Только теперь, когда острое напряжение дневного ожидания спало, Чеслав почувствовал, как бурчит его пустое брюхо, сообщая, что неплохо бы подкрепиться самому, да и старуху Леду попотчевать. Что-то давно ее не было слышно… Видать, сильно умаялась бабка.

Он пошел за припрятанным в кустах узелком с хлебом, который накануне притащил ему из дома Кудряш. Подойдя к спрятанной снеди, он заметил, как от нее шарахнулась какая-то малая зверюшка, скорее всего лесная мышь, испуганная его приходом. Очевидно, тоже проголодалась и собиралась полакомиться его припасами. Он потянулся за узелком… И внезапно почуял, как что-то толкнуло его изнутри, обострив все его чувства и заставив насторожиться. Это чутье зверя дало знак ему…

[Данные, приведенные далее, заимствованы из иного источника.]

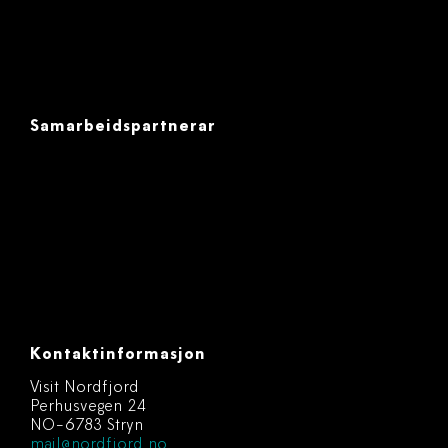
Samarbeidspartnerar
Kontaktinformasjon
Visit Nordfjord
Perhusvegen 24
NO-6783 Stryn
mail@nordfjord.no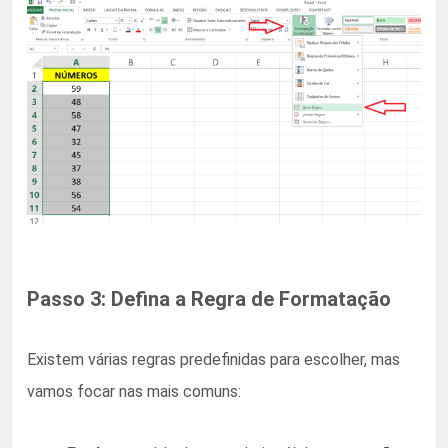
Passo 3: Defina a Regra de Formatação
Existem várias regras predefinidas para escolher, mas
vamos focar nas mais comuns: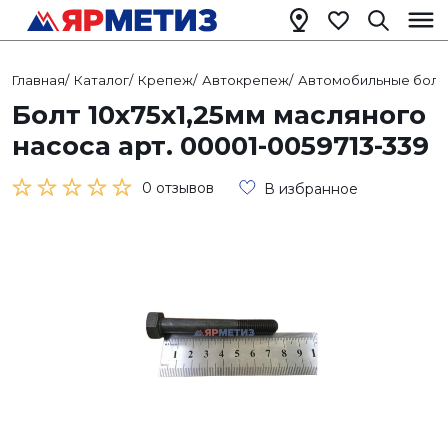
Главная
/
Каталог
/
Крепеж
/
Автокрепеж
/
Автомобильные болт
Болт 10х75х1,25мм масляного
насоса арт. 00001-0059713-339
0 отзывов
В избранное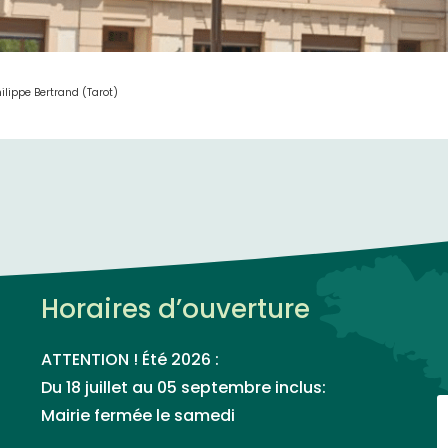
ilippe Bertrand (Tarot)
Horaires d’ouverture
ATTENTION ! Été 2026 :
Du 18 juillet au 05 septembre inclus:
Mairie fermée le samedi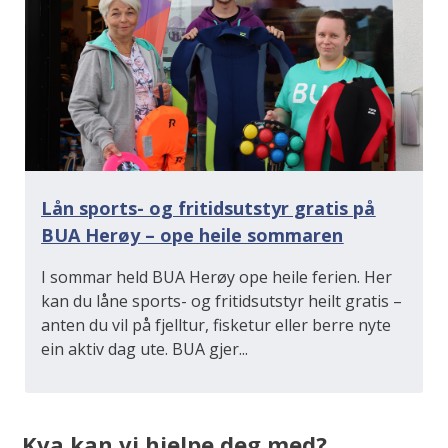
Lån sports- og fritidsutstyr gratis på
BUA Herøy – ope heile sommaren
I sommar held BUA Herøy ope heile ferien. Her
kan du låne sports- og fritidsutstyr heilt gratis –
anten du vil på fjelltur, fisketur eller berre nyte
ein aktiv dag ute. BUA gjer...
Kva kan vi hjelpe deg med?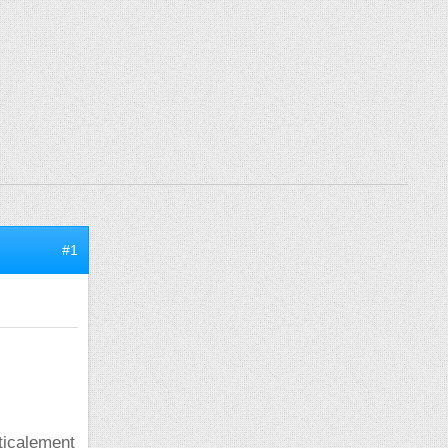
#1
ticalement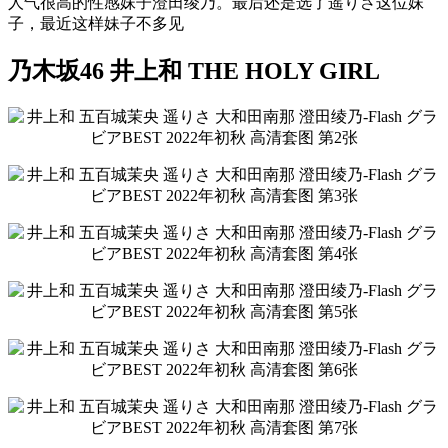
人气很高的性感妹子澄田绫乃。最后还是选了遥りさ这位妹
子，最近这样妹子不多见
乃木坂46 井上和 THE HOLY GIRL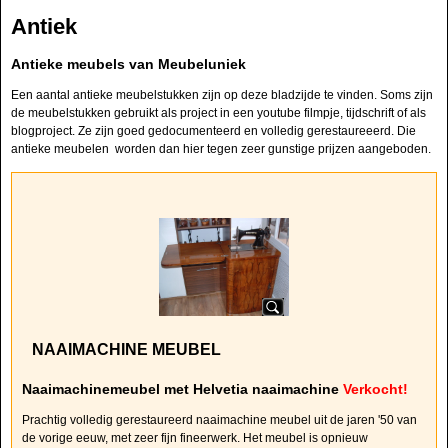
Antiek
Antieke meubels van Meubeluniek
Een aantal antieke meubelstukken zijn op deze bladzijde te vinden. Soms zijn
de meubelstukken gebruikt als project in een youtube filmpje, tijdschrift of als
blogproject. Ze zijn goed gedocumenteerd en volledig gerestaureeerd. Die
antieke meubelen worden dan hier tegen zeer gunstige prijzen aangeboden.
NAAIMACHINE MEUBEL
Naaimachinemeubel met Helvetia naaimachine
Verkocht!
Prachtig volledig gerestaureerd naaimachine meubel uit de jaren '50 van
de vorige eeuw, met zeer fijn fineerwerk. Het meubel is opnieuw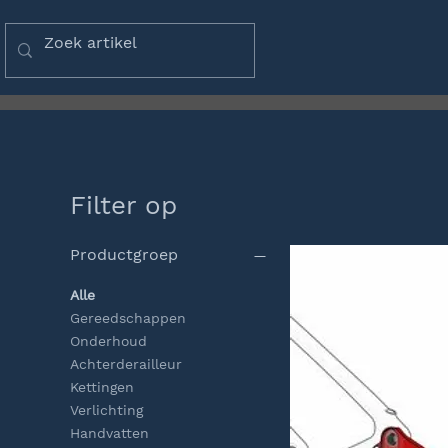
Filter op
Productgroep
Alle
Gereedschappen
Onderhoud
Achterderailleur
Kettingen
Verlichting
Handvatten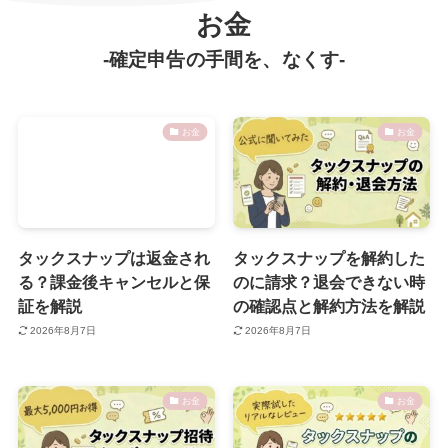
お金
-確定申告の手間を、なくす-
お金
お金
タックスナップは返金され
タックスナップを解約した
る？課金後キャンセルと保
のに請求？退会できない時
証を解説
の確認点と解約方法を解説
2026年8月7日
2026年8月7日
お金
お金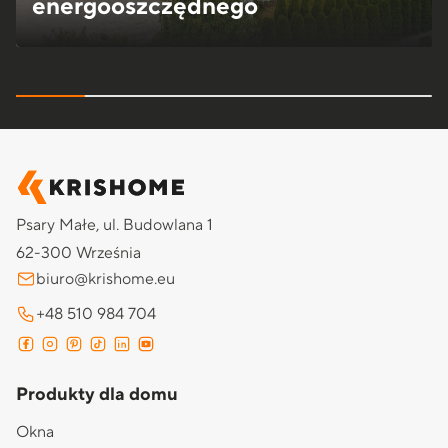
energooszczędnego
Psary Małe, ul. Budowlana 1
62-300 Września
biuro@krishome.eu
+48 510 984 704
Produkty dla domu
Okna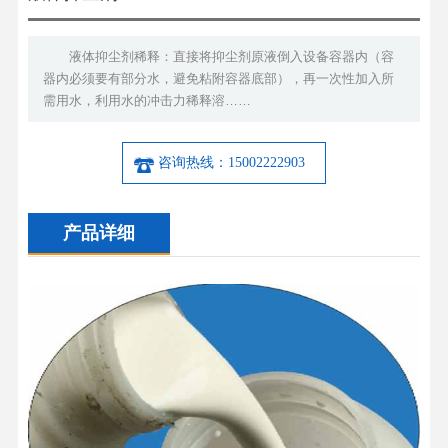
液体抑尘剂稀释：直接将抑尘剂原液倒入设备容器内（容
器内必须要有部分水，避免粘附容器底部），再一次性加入所
需用水，利用水的冲击力稀释溶……
咨询热线：15002222903
产品详细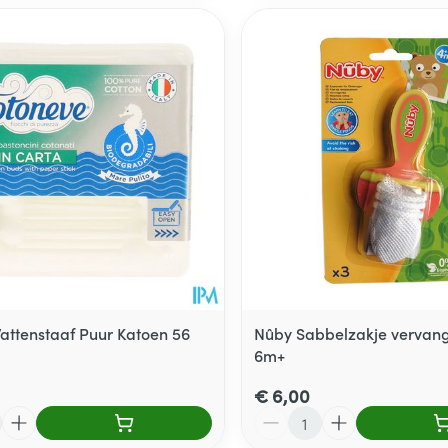
ttenstaaf Puur Katoen 56
Nûby Sabbelzakje vervang
6m+
€ 6,00
Aantal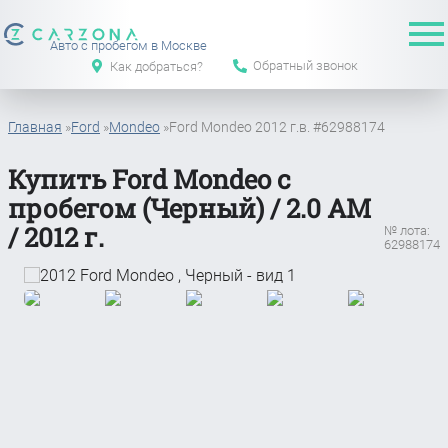
Авто с пробегом в Москве
Обратный звонок
Как добраться?
Главная
»
Ford
»
Mondeo
»
Ford Mondeo 2012 г.в. #62988174
Купить Ford Mondeo с
пробегом (Черный) / 2.0 АМ
/ 2012 г.
№ лота:
62988174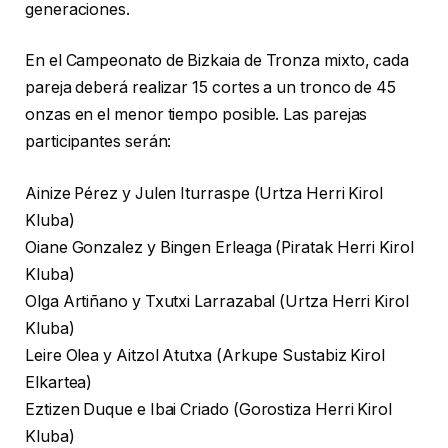
generaciones.
En el Campeonato de Bizkaia de Tronza mixto, cada
pareja deberá realizar 15 cortes a un tronco de 45
onzas en el menor tiempo posible. Las parejas
participantes serán:
Ainize Pérez y Julen Iturraspe (Urtza Herri Kirol
Kluba)
Oiane Gonzalez y Bingen Erleaga (Piratak Herri Kirol
Kluba)
Olga Artiñano y Txutxi Larrazabal (Urtza Herri Kirol
Kluba)
Leire Olea y Aitzol Atutxa (Arkupe Sustabiz Kirol
Elkartea)
Eztizen Duque e Ibai Criado (Gorostiza Herri Kirol
Kluba)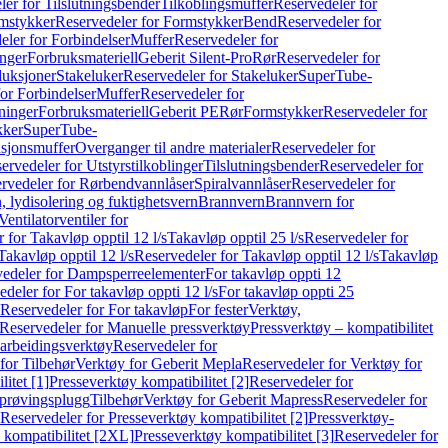
er for Tilslutningsbender
Tilkoblingsmuffer
Reservedeler for
mstykker
Reservedeler for Formstykker
Bend
Reservedeler for
eler for Forbindelser
Muffer
Reservedeler for
nger
Forbruksmateriell
Geberit Silent-Pro
Rør
Reservedeler for
duksjoner
Stakeluker
Reservedeler for Stakeluker
SuperTube-
or Forbindelser
Muffer
Reservedeler for
ninger
Forbruksmateriell
Geberit PE
Rør
Formstykker
Reservedeler for
kker
SuperTube-
nsjonsmuffer
Overganger til andre materialer
Reservedeler for
ervedeler for Utstyrstilkoblinger
Tilslutningsbender
Reservedeler for
rvedeler for Rørbendvannlåser
Spiralvannlåser
Reservedeler for
 lydisolering og fuktighetsvern
Brannvern
Brannvern for
Ventilatorventiler for
 for Takavløp opptil 12 l/s
Takavløp opptil 25 l/s
Reservedeler for
Takavløp opptil 12 l/s
Reservedeler for Takavløp opptil 12 l/s
Takavløp
edeler for Dampsperreelementer
For takavløp oppti 12
deler for For takavløp oppti 12 l/s
For takavløp oppti 25
Reservedeler for For takavløp
For fester
Verktøy,
Reservedeler for Manuelle pressverktøy
Pressverktøy – kompatibilitet
arbeidingsverktøy
Reservedeler for
for Tilbehør
Verktøy for Geberit Mepla
Reservedeler for Verktøy for
itet [1]
Presseverktøy kompatibilitet [2]
Reservedeler for
kprøvingsplugg
Tilbehør
Verktøy for Geberit Mapress
Reservedeler for
Reservedeler for Presseverktøy kompatibilitet [2]
Pressverktøy-
 kompatibilitet [2XL]
Presseverktøy kompatibilitet [3]
Reservedeler for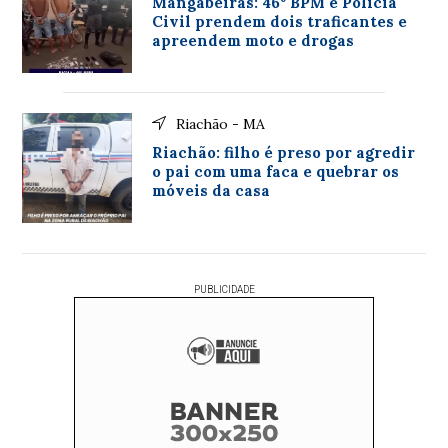
Mangabeiras: 46º BPM e Policia
Civil prendem dois traficantes e
apreendem moto e drogas
Riachão - MA
Riachão: filho é preso por agredir
o pai com uma faca e quebrar os
móveis da casa
PUBLICIDADE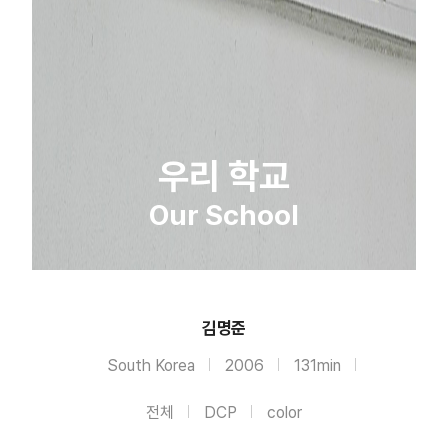
우리 학교
Our School
김명준
South Korea
2006
131min
전체
DCP
color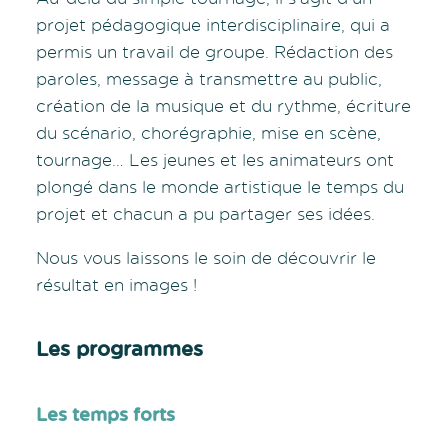
projet pédagogique interdisciplinaire, qui a
permis un travail de groupe. Rédaction des
paroles, message à transmettre au public,
création de la musique et du rythme, écriture
du scénario, chorégraphie, mise en scène,
tournage… Les jeunes et les animateurs ont
plongé dans le monde artistique le temps du
projet et chacun a pu partager ses idées.
Nous vous laissons le soin de découvrir le
résultat en images !
Les programmes
Les temps forts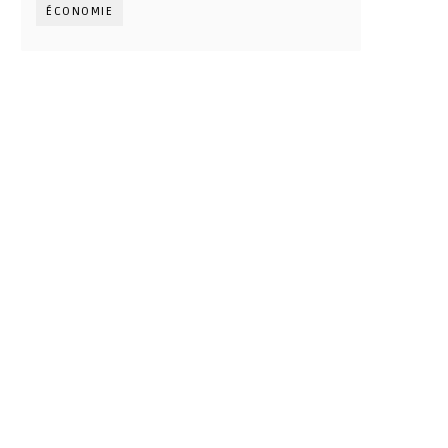
ÉCONOMIE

Чеслав замер. А дальше он услышал какой-то неясный тихий звук. Такой тихий, что любой другой вряд ли бы уловил его и придал значение. Но такой тревожный и грозящий опасностью! И Чеслав почуял это.

Молодой охотник резко повернулся на тот шорох… И увидел, как непонятно откуда появившийся здесь снова Вышата замахивается в сторону дерева, где должна была находиться Кривая Леда. А в руке его был… нож!

— Нельзя, Вышата-а! — только и успел крикнуть Чеслав.

Но нож, оторвавшись от руки юродивого и сверкнув в воздухе, уже вонзился в цель.

— Почему же? — услышал Чеслав спокойный голос и наткнулся на вполне осмысленный взгляд Вышаты.

Сперва он даже не поверил тому, что увидел. Это не был тот ущербный Вышата с полудетской душой, которого он знал и который совсем недавно ушел отсюда. Перед ним стоял парень с самодовольным, решительным лицом и холодными пронзительными глазами, в которых отражался… ясный разум.

Может, в парня вселился какой-то дух лесной и сделал его другим?

И только потом, словно туман, медленно и тяжело стала сползать с его, Чеслава, глаз пелена… Ему показалось, что нечто подобное из того, что сейчас происходило с ним, он уже видел. Или это только… кажется?..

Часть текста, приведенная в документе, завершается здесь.